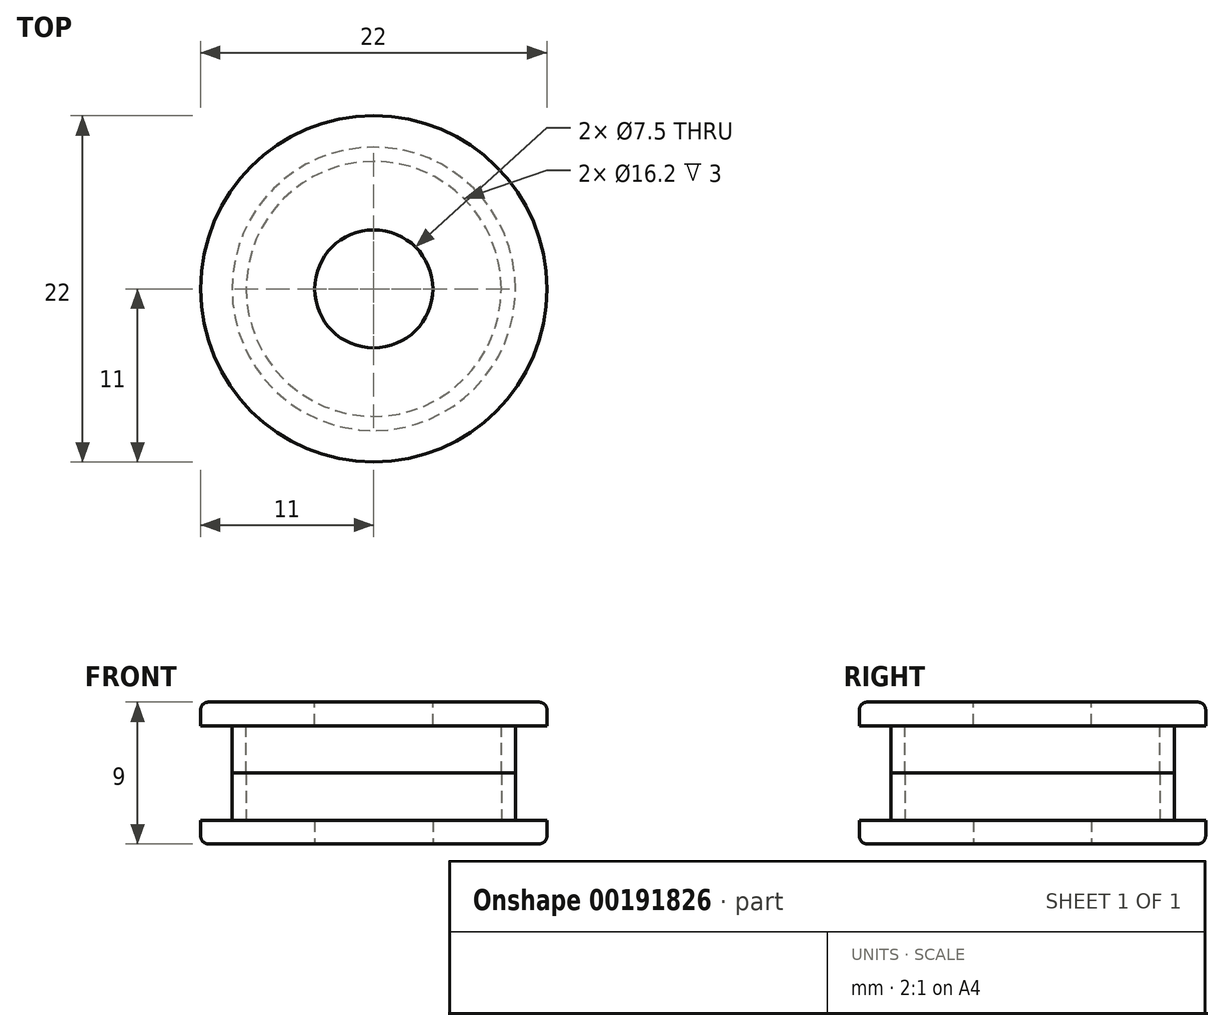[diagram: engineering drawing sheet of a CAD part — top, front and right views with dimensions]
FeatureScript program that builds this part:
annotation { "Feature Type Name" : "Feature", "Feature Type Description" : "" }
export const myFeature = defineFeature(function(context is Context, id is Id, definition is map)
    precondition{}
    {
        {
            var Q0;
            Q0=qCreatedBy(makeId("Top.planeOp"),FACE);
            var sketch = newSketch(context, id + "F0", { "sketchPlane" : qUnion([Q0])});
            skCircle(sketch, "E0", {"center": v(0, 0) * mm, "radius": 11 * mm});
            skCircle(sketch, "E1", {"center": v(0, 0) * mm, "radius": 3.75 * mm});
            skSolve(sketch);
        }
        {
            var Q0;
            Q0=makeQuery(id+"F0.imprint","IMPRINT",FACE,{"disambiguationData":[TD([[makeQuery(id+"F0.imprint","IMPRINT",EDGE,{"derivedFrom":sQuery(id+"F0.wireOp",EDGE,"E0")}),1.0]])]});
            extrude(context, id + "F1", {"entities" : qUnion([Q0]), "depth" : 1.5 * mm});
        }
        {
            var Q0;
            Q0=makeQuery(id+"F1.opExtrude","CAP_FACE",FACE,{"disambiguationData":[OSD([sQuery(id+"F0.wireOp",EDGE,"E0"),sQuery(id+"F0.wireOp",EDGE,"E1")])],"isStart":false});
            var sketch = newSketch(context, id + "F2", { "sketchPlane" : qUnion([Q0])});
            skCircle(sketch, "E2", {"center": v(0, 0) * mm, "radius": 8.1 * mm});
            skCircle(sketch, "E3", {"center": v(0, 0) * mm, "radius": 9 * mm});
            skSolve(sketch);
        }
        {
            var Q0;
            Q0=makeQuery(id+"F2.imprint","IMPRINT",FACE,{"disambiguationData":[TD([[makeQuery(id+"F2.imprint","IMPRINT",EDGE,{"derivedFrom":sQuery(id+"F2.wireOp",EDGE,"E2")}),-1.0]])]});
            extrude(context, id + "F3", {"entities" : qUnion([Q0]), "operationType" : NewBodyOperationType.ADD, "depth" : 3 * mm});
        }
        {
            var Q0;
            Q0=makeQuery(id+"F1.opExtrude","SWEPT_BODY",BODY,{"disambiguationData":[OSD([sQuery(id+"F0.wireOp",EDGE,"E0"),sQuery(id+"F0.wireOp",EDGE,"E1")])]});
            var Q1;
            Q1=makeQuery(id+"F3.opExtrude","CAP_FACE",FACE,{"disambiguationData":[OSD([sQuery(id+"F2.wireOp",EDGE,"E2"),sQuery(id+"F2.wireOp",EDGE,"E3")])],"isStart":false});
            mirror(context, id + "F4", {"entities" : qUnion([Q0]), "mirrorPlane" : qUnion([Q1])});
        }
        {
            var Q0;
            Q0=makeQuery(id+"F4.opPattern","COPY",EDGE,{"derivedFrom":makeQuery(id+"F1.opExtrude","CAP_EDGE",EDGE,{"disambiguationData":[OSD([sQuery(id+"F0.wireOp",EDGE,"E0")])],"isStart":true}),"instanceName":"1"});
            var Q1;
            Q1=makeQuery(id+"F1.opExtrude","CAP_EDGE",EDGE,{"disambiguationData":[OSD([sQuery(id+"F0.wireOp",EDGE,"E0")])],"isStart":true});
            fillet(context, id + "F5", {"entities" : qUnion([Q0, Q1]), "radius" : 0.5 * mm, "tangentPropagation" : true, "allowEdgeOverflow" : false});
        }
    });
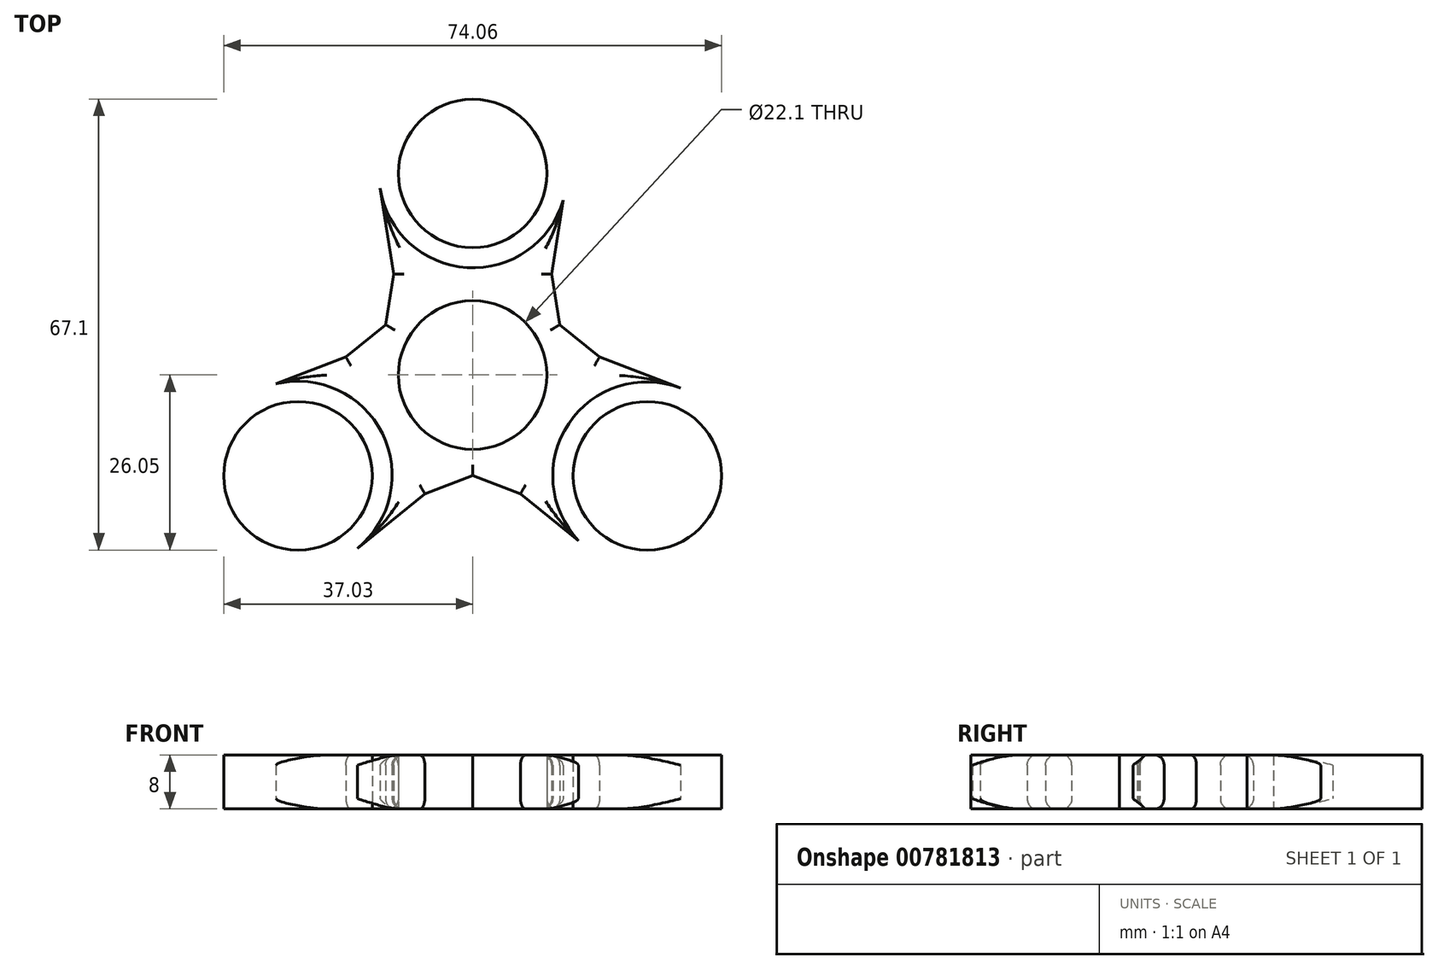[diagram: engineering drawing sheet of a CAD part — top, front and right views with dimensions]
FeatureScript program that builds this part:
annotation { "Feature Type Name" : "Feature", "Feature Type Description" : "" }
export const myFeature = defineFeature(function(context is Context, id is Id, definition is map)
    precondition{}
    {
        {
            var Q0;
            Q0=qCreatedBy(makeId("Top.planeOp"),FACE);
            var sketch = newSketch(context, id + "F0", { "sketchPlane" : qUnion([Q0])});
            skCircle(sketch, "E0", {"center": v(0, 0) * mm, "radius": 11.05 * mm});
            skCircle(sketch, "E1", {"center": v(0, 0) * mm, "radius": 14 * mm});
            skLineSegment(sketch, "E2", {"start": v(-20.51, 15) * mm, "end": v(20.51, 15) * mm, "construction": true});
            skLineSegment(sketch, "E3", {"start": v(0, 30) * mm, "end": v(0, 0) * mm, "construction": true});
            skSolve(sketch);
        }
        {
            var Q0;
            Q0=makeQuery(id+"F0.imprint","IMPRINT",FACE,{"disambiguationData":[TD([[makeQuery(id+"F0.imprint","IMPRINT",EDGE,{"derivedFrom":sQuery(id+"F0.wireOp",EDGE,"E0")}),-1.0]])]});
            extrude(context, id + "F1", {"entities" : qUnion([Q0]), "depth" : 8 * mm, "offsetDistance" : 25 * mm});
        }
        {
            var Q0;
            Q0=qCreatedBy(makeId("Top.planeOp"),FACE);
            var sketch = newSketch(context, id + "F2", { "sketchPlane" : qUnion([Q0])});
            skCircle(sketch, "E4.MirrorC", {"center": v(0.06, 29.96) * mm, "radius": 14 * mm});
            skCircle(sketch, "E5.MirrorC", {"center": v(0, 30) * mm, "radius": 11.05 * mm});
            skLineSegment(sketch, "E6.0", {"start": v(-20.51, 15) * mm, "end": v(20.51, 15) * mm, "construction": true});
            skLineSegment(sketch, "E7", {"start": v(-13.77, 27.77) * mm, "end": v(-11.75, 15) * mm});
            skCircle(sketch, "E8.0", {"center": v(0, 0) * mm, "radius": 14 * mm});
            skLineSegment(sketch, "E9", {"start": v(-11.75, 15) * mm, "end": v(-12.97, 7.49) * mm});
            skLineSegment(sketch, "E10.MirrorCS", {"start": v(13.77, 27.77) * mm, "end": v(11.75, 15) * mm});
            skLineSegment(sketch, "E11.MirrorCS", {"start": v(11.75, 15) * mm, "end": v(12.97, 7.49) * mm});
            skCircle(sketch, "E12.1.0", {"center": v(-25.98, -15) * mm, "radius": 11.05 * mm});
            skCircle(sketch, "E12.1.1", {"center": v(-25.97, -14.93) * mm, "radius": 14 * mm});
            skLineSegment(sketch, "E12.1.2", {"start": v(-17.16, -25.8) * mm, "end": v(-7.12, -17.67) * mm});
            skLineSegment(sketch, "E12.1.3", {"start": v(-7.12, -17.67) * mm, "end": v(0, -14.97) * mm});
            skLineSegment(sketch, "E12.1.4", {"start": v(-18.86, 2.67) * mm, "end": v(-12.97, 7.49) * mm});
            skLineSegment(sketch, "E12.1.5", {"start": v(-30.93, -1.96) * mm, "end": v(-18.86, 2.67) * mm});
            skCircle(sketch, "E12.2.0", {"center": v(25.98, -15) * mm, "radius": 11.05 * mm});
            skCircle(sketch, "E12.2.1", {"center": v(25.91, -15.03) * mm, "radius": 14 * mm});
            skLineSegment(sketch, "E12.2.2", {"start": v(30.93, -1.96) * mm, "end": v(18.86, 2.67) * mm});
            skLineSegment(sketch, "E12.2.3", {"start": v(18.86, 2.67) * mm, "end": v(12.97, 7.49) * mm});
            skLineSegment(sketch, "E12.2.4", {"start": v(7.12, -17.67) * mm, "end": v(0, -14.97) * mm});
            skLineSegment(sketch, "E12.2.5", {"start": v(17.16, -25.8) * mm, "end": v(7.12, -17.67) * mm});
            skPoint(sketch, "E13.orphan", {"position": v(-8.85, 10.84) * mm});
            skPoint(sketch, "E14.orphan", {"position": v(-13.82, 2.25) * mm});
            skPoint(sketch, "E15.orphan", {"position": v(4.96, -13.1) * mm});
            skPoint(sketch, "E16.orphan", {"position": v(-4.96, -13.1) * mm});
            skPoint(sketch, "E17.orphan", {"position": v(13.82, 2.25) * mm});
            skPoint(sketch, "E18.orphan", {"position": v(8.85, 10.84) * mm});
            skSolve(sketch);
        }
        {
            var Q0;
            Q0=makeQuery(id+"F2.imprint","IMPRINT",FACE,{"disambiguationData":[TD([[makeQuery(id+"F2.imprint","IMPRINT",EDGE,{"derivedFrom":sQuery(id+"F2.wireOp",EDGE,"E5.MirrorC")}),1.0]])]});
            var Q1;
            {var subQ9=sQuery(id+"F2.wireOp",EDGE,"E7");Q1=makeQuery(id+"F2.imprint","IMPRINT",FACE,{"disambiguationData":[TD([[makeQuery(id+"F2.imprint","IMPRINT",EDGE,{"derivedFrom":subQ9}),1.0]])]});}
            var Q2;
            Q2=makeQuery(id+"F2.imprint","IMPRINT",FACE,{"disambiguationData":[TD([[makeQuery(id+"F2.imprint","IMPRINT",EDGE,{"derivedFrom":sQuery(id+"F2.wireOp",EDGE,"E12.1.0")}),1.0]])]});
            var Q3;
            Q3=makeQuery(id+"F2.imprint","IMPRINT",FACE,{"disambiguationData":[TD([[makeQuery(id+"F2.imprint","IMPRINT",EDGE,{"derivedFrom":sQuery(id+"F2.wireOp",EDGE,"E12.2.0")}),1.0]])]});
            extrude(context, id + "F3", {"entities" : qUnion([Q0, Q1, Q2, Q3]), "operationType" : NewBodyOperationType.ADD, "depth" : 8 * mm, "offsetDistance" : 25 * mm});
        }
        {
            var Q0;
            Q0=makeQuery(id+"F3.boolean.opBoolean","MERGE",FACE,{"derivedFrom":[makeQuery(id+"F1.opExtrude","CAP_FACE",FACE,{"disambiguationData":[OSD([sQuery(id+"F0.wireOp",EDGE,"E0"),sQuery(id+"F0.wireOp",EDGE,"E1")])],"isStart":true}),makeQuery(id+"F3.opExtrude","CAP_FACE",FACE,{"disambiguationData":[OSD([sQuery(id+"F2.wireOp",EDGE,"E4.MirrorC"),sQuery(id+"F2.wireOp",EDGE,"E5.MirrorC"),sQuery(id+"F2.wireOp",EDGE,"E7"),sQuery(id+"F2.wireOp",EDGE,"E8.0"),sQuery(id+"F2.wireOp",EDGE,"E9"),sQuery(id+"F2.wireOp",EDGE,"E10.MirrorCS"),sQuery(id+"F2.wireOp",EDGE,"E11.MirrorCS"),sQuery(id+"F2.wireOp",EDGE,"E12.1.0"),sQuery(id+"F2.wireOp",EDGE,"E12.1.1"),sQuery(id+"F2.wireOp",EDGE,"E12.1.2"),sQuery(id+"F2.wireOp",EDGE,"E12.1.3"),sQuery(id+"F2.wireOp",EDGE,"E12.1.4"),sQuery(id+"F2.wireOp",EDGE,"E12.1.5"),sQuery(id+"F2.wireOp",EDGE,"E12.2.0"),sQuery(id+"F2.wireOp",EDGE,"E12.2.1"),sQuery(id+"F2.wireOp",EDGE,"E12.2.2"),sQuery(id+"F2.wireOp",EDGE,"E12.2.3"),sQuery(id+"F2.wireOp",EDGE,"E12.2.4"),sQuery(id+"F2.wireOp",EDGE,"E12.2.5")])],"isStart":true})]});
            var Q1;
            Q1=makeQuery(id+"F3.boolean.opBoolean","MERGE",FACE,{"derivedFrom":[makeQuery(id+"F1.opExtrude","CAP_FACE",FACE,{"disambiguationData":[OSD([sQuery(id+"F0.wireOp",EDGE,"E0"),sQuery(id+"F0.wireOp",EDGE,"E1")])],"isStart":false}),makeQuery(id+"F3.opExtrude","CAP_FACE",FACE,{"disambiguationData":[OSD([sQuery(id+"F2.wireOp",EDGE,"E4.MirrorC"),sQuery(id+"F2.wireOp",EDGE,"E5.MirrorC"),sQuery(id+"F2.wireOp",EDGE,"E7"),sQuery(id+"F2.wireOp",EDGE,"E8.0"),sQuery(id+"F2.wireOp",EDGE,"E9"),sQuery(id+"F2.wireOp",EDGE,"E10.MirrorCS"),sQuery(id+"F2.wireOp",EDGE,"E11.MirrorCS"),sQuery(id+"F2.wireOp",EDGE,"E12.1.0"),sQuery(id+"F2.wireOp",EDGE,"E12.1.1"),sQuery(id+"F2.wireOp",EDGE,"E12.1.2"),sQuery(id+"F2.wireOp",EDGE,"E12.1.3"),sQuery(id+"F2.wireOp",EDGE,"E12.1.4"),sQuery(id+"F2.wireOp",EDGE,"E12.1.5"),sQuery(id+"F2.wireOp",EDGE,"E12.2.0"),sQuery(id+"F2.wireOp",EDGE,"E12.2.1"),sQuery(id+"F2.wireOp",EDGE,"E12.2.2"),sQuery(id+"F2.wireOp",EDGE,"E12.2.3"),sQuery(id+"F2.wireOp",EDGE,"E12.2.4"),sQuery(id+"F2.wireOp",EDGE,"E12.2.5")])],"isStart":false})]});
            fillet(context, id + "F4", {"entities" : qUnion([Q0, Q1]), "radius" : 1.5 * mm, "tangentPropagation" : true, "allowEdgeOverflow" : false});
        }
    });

***

(TASK STATEMENT): Pick out every line in the records that contains the string "offsetDistance" and copy each one.

(COMPLETE RESPONSE):
            extrude(context, id + "F1", {"entities" : qUnion([Q0]), "depth" : 8 * mm, "offsetDistance" : 25 * mm});
            extrude(context, id + "F3", {"entities" : qUnion([Q0, Q1, Q2, Q3]), "operationType" : NewBodyOperationType.ADD, "depth" : 8 * mm, "offsetDistance" : 25 * mm});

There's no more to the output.